CRISPR: Knockout

This page outlines raw data and the subsequent processing for use within the Cancer Dependency Map at Sanger. This data can be accessed through the Cell Model Passport and explored using Project Score.


Raw Data

Dataset Name Origin Data Type Link
Project Score v1.0 Sanger Unprocessed sgRNA read counts https://cog.sanger.ac.uk/cmp/download/raw_sgrnas_counts.zip
CRISPR (Avana) Public 20Q2 Broad Unprocessed sgRNA read counts Achilles_gene_effect_unscaled.csv

Processed Data

Descriptions of how the raw data was processed including algorithms and filtering. Processed datasets can be downloaded here, the active dataset can also be accessed using the DepMap web resources and API.


Corrected Fold Changes

Gene independent responses (e.g. copy number) to CRISPR-Cas9 were corrected using CRISPRcleanR.

Independent datasets generated at Sanger and Broad showed batch effects due to differences in library design and assay length (Dempster et al. Nat.Commun 2019). To allow combined analysis of these two datasets they were batch corrected to account for these technical differences (Pacini et al. Nat Commun 2021). Batch correction was calculated using ComBat using a set of overlapping cell lines screened at both institutes. Where overlapping cell lines were present the data from Sanger were preferentially selected for inclusion in the final combined datasets. The batch corrected data was then quantile normalised to adjust for differences in screen quality.

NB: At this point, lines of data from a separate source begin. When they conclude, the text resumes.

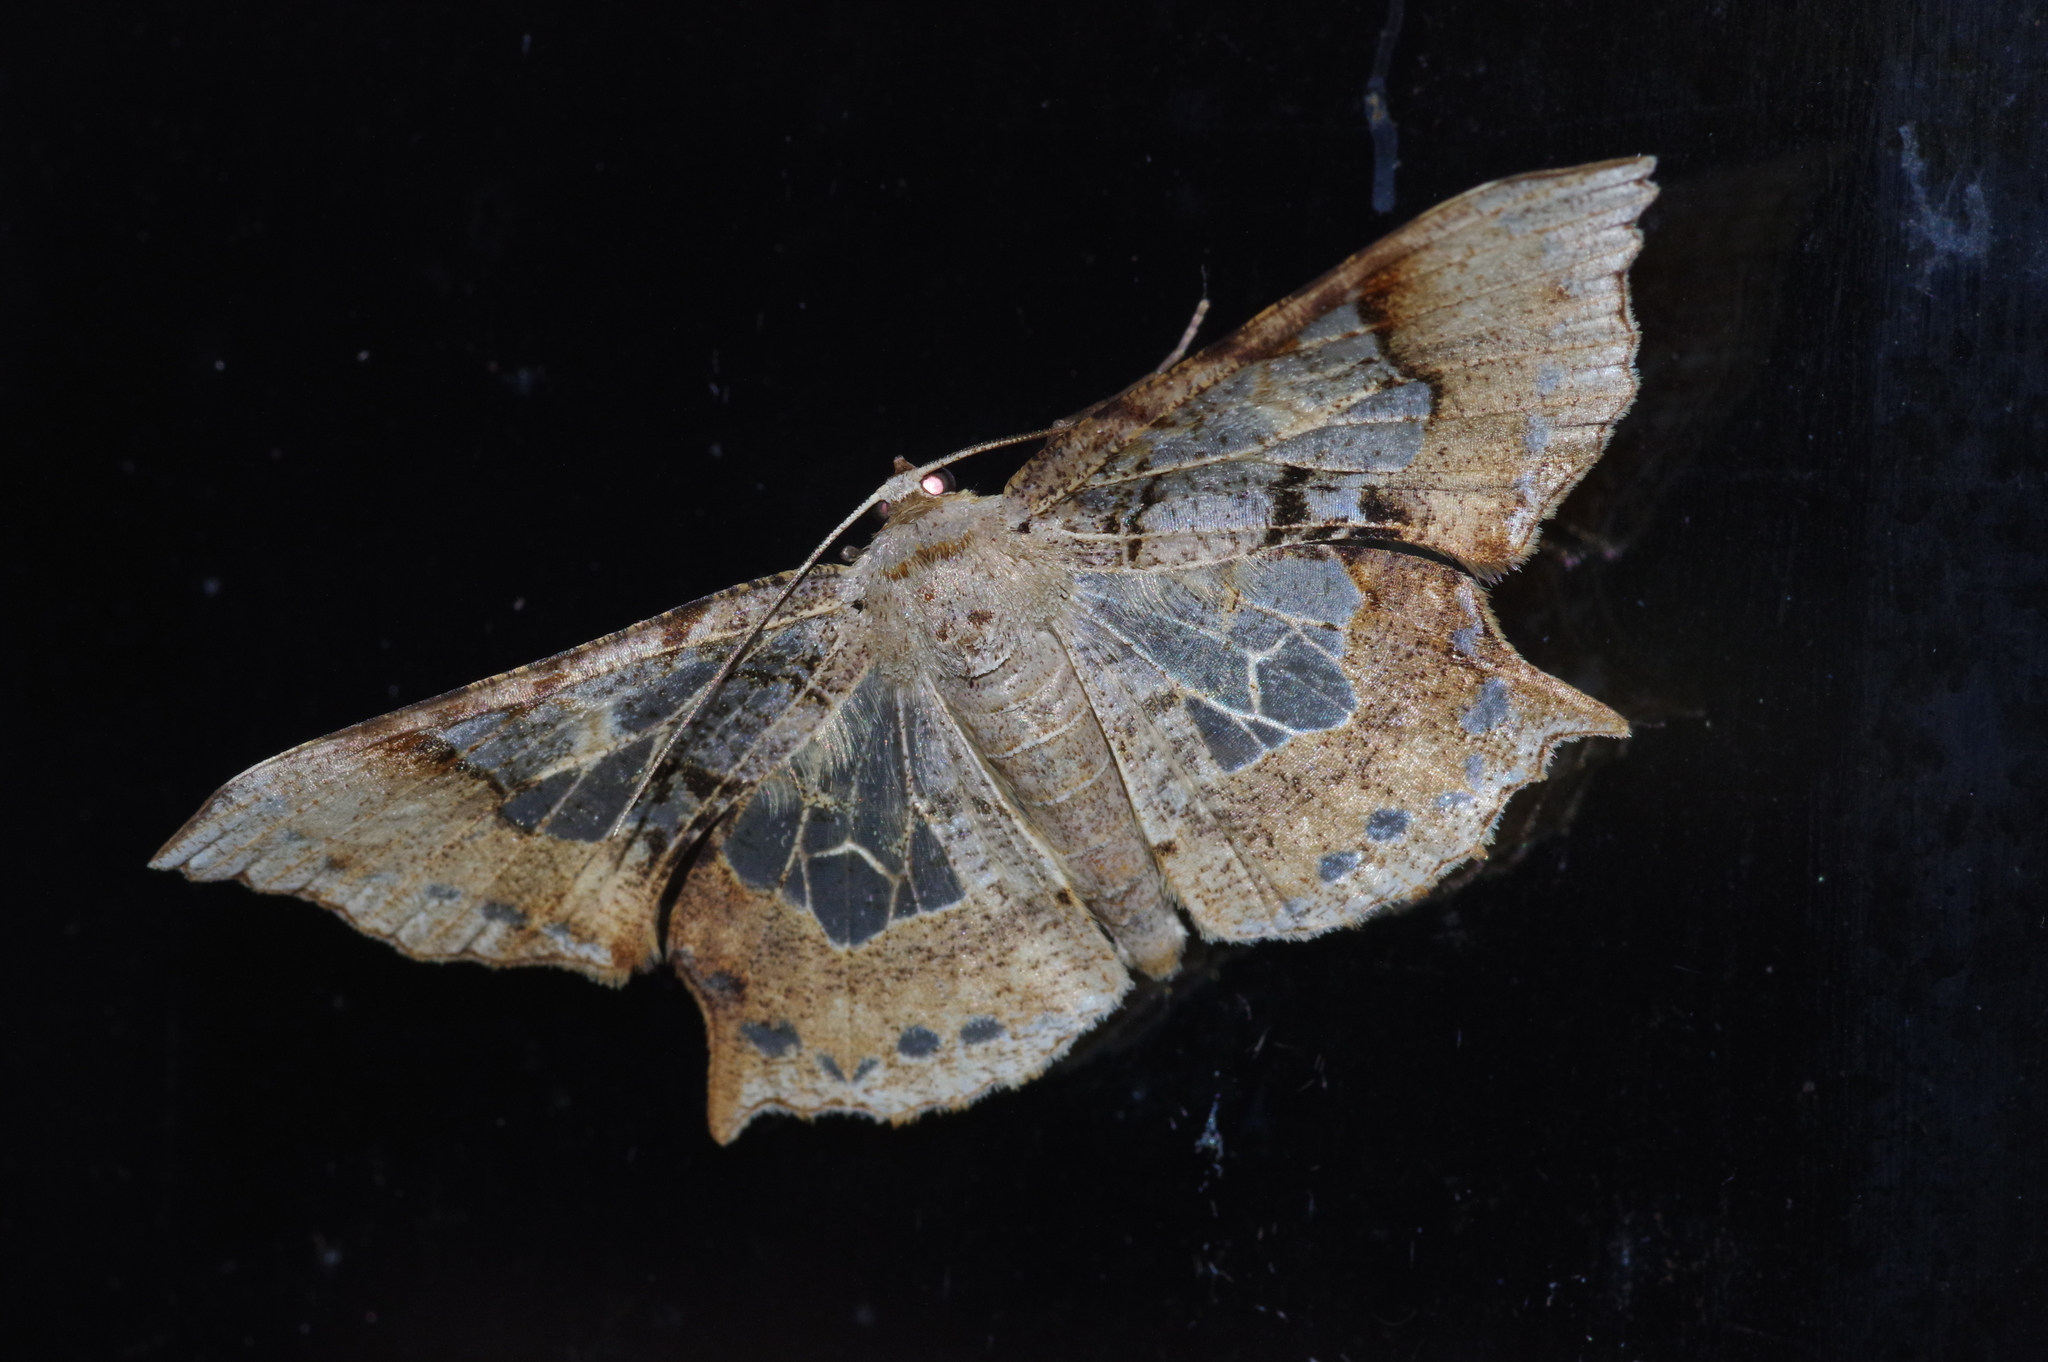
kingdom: Animalia
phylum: Arthropoda
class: Insecta
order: Lepidoptera
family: Geometridae
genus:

Finally the first principal component is removed from the data that associates with differences in media.

Defining Fitness Genes

Loss of fitness scores are generated from corrected FCs for both individual Sanger and Broad datasets and the combined CRISPR-Cas9 dataset using BAGEL2 (Kim et al. Genome Med 2021) to call significantly depleted genes. The gene-level Bayesian factors (BFs) are calculated as the average of the sgRNAs on a targeted-gene basis. As input to BAGEL2 we used reference sets of predefined essential and non-essential genes further curated to exclude high-confidence cancer driver genes. A statistical significance threshold for gene-level BFs is determined for each cell line. Each gene is assigned a scaled BF computed by subtracting the BF at the 5% FDR threshold (obtained from classifying reference essential/non-essential genes based on BF rankings) defined for each cell line from the original BF. For consistency of visualisation, all scaled BF values are multiplied by -1 resulting in significantly depleted values having a loss of fitness score < 0. Archived Project Score v1 data was processed using an implementation of BAGEL in R as described (Behan F, et al. Nature. 2019).

Gene Fitness Metrics

  • Fitness Score: based on scaled BF from BAGEL. A score < 0 indicates a statistically significant effect on cell fitness.
  • Corrected fold change: Copy-number-bias corrected gene depletion fold change, computed between average representation of targeting sgRNAs post-transfection at the end of the experiment versus plasmid library.

Core Fitness Genes

Fitness genes common to the majority of cell lines tested, or common within a cancer type, may be involved in cell essential processes - we refer to these as core fitness genes. In order to identify core fitness genes, we developed a statistical method, ADaM (Adaptive Daisy Model) which adaptively determines the minimum number of dependent cell models required for a gene to be classified as a core fitness gene. ADaM was implemented at both a cancer-type specific level and a pan-cancer specific level (code publicly available at https://github.com/francescojm/ADAM).


Experimental Method (Sanger Data)

The CRISPR library used for this screen (Tzelepis et al, 2016 is available from Addgene, Cat no. 67989) contains 90,709 sgRNAs targeting 18,009 genes (~5 sgRNAs/gene). All pooled screens were completed in technical triplicate at 100x coverage of the library (i.e. ~100 cells per sgRNA were transduced). Stringent quality control are applied at all stages of the experiment pipeline, including:

  • every screened cell line has >75% Cas9 activity;
  • every cell line is transduced with the library at >15% efficiency;
  • cells are monitored for changes in morphology or growth rates following lentiviral transduction;
  • a DNA yield of >72ug is required to maintain library coverage;
  • quality and size of all PCR products are checked.

Further rigorous quality control assessment of the data are also completed described in the associated manuscript. Only data satisfying all quality control measures are included in this dataset.

Publication reference: Behan, F.M., Iorio, F., Picco, G. et al. Prioritization of cancer therapeutic targets using CRISPR–Cas9 screens. Nature, 2019.